Là-dessus, il passe dans la chambre voisine, prend son chapeau et son épée, fait signe à un page de le suivre, et s’enfonce dans les profondes galeries et les mystérieux escaliers de son vieux palais, tandis que ses convives, le croyant tout près, mesurent leurs paroles et n’osent rien se dire qu’il ne puisse entendre. Au reste, ils se méfiaient tellement (et pour cause) les uns des autres, qu’en quelque lieu qu’ils fussent sur la terre de Prusse, ils sentaient toujours planer sur eux le fantôme redoutable et malicieux de Frédéric.

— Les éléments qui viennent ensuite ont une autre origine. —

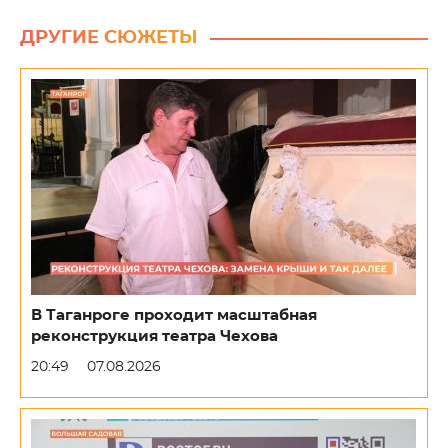
ДРУГИЕ СЮЖЕТЫ
В Таганроге проходит масштабная
реконструкция театра Чехова
20:49
07.08.2026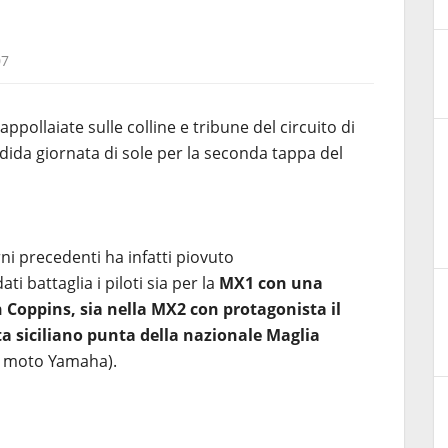
07
ppollaiate sulle colline e tribune del circuito di
ndida giornata di sole per la seconda tappa del
ni precedenti ha infatti piovuto
 battaglia i piloti sia per la
MX
1 con una
h Coppins, sia nella MX2 con protagonista il
ota siciliano punta della nazionale Maglia
su moto Yamaha).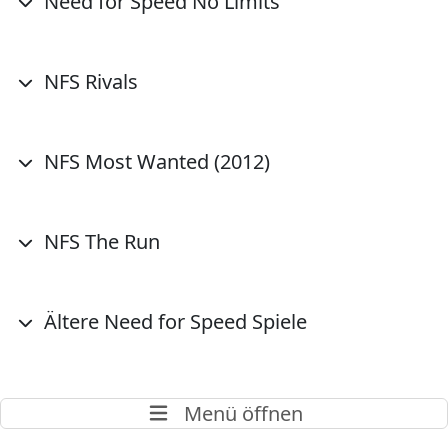
Need for Speed No Limits
NFS Rivals
NFS Most Wanted (2012)
NFS The Run
Ältere Need for Speed Spiele
Menü öffnen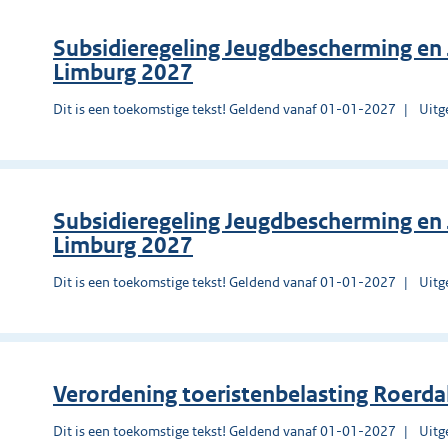
Subsidieregeling Jeugdbescherming en J
Limburg 2027
Dit is een toekomstige tekst! Geldend vanaf 01-01-2027
Uitg
Subsidieregeling Jeugdbescherming en 
Limburg 2027
Dit is een toekomstige tekst! Geldend vanaf 01-01-2027
Uitg
Verordening toeristenbelasting Roerd
Dit is een toekomstige tekst! Geldend vanaf 01-01-2027
Uitg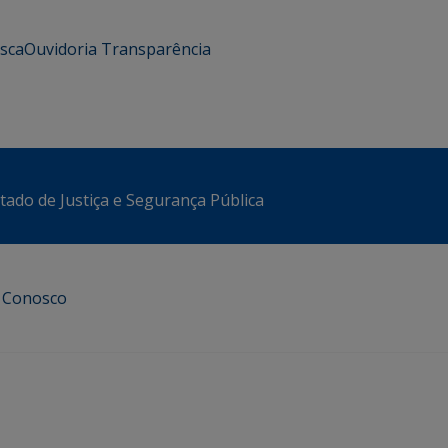
usca
Ouvidoria
Transparência
stado de Justiça e Segurança Pública
e Conosco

La Mettrie, médecin peu consulté et lecteur peu écouté du roi, était le seul qui ne connût pas la crainte et qui n’en inspirât à personne. On le regardait comme tout à fait inoffensif, et il avait trouvé le moyen que personne ne pût lui nuire. C’était de faire tant d’impertinences, de folies et de sottises devant le roi, qu’il eût été impossible d’en supposer davantage, et qu’aucun ennemi, aucun délateur n’eût su lui attribuer un tort qu’il ne se fût pas hautement et audacieusement donné de lui-même aux yeux du roi. Il paraissait prendre au pied de la lettre le philosophisme égalitaire que le roi affectait dans sa vie intime avec les sept ou huit personnes qu’il honorait de sa familiarité. À cette époque, après dix ans de règne environ, Frédéric, encore jeune, n’avait pas dépouillé entièrement l’affabilité populaire du prince royal, du philosophe hardi de Remusberg. Ceux qui le connaissaient n’avaient garde de s’y fier. Voltaire, le plus gâté de tous et le dernier venu, commençait à s’en inquiéter et à voir le tyran percer sous le bon prince, le Denys sous le Marc-Aurèle. Mais La Mettrie, soit candeur inouïe, soit calcul profond, soit insouciance audacieuse, traitait le roi avec aussi peu de façons que le roi avait prétendu vouloir l’être. Il ôtait sa cravate, sa perruque, voire ses souliers dans ses appartements, s’étendait sur les sofas, avait son franc parler avec lui, le contredisait ouvertement, se prononçait lestement sur le peu de cas à

  1. On sait que Frédéric donnait des abbayes, des canonicats et des évêchés à ses favoris, à ses officiers et à ses parents protestants. La princesse Amélie ayant refusé obstinément de se marier, avait été dotée par lui de l’abbaye de Quedlimburg, prébende royale qui rapportait cent mille livres de rente, et dont elle porta le titre à la manière des chanoinesses catholiques.